Ministry: Lack of internal medicine beds, home care, reduces elderly hospital days

Internal medicine wards are usually populated by the elderly, as they suffer from more complex chronic conditions.

Elderly woman looks out of window [illustrative] (photo credit: Ivan Alvarado / Reuters)
Elderly woman looks out of window [illustrative]
(photo credit: Ivan Alvarado / Reuters)
Despite the aging and growth of the Israeli population, the number of days that patients were hospitalized in internal medicine units has declined since 2000. The reasons are both positive and negative – more are treated by their health funds in the community and there are too few internal medicine beds in medical centers, forcing medical centers to send some patients home prematurely.
This was reported in a 57-page report on “Hospitalization in Internal Medicine Departments” issued by the Health Ministry on Sunday.
Internal medicine wards are usually populated by the elderly, as they suffer from more complex chronic conditions and need special care by medical teams with multidisciplinary skills in the malfunction of internal organs.
In 2012, according to the report, there were 284,300 hospitalizations in the general hospitals. Two-third of patients in internal medicine departments were 65 years old or older, while 42 percent were over 75 and 17% over 85.
The older the patients were, the more likely they were to need this care. At age 85 and over, the rate was nine times higher and between 75 and 84 the age was five times higher than the general rate of hospitalization. The average stay in an internal medicine department was 4.7 days in 2012.
In 2012, one-fifth of all the patients were readmitted within a month and 8% within only a week after being discharged from internal medicine departments.

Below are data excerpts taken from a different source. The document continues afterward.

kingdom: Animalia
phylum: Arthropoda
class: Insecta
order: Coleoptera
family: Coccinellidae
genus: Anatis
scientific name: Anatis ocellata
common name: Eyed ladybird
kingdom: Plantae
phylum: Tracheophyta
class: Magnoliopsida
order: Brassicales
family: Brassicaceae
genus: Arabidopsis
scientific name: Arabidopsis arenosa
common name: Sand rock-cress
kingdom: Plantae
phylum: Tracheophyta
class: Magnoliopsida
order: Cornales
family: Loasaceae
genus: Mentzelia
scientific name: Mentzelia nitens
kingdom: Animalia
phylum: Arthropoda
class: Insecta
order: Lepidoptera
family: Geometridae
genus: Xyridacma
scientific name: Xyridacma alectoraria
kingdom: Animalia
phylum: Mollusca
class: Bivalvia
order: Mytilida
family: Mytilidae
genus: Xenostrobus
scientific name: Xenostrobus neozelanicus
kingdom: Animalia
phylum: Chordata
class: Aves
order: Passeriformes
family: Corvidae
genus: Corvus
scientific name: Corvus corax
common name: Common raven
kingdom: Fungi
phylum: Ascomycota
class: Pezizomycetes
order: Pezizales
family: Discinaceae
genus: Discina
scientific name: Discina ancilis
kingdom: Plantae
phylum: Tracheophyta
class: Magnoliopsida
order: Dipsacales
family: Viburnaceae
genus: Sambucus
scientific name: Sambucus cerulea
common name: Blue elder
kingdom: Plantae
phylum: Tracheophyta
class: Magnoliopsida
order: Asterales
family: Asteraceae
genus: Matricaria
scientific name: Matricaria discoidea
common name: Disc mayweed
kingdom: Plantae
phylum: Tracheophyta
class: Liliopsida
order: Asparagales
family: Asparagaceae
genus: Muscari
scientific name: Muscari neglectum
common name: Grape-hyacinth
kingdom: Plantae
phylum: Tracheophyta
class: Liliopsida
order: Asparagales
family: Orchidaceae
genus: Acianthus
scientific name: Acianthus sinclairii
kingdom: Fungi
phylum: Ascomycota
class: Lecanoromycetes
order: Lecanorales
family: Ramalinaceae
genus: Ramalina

This is a sign that many patients were sent home prematurely because they were not fully treated due to the lack of beds, and when their conditions worsened at home, they had to be readmitted.
In 2011, according to the report, 42% of internal medicine department patients who were there for at least two days and discharged returned at least once within a year; 32% returned at least once in six months; 14% were readmitted once within a month; and 6% returned at least once in a week.
In general, men were 1.1 times more likely to be readmitted than women, and married people were 0.9 times less likely to be readmitted – an indication that wives take better care of their husbands when they are ill.
Arabs, however, were 1.05 times more likely to need readmission than Jews and other populations born in Israel, a possible sign that they had less access to the hospital care they needed or were less aware of their rights to care.
Prof. Arnon Afek, head of health administration at the ministry, told The Jerusalem Post that indeed, readmission is not a good thing, but “it happens all over the world. If patients stay in hospitals longer, they are likely to leave when they have recovered more. To deal with the problem of too-few internal medicine beds, you have to strengthen the continuity between the hospital care and the health funds’ care in the community clinics,” he said.
“We are doing this, as we recently instituted an electronic system in which hospitals report to the health funds on patients they treated and what follow up care they need in the community.”
Afek conceded that there are too few internal medicine beds, especially intensive care beds, in the hospitals.
But new internal medicine departments have been opened or reopened in five hospitals around the country, and in 2016, it is expected that there will be almost 1,000 such beds available.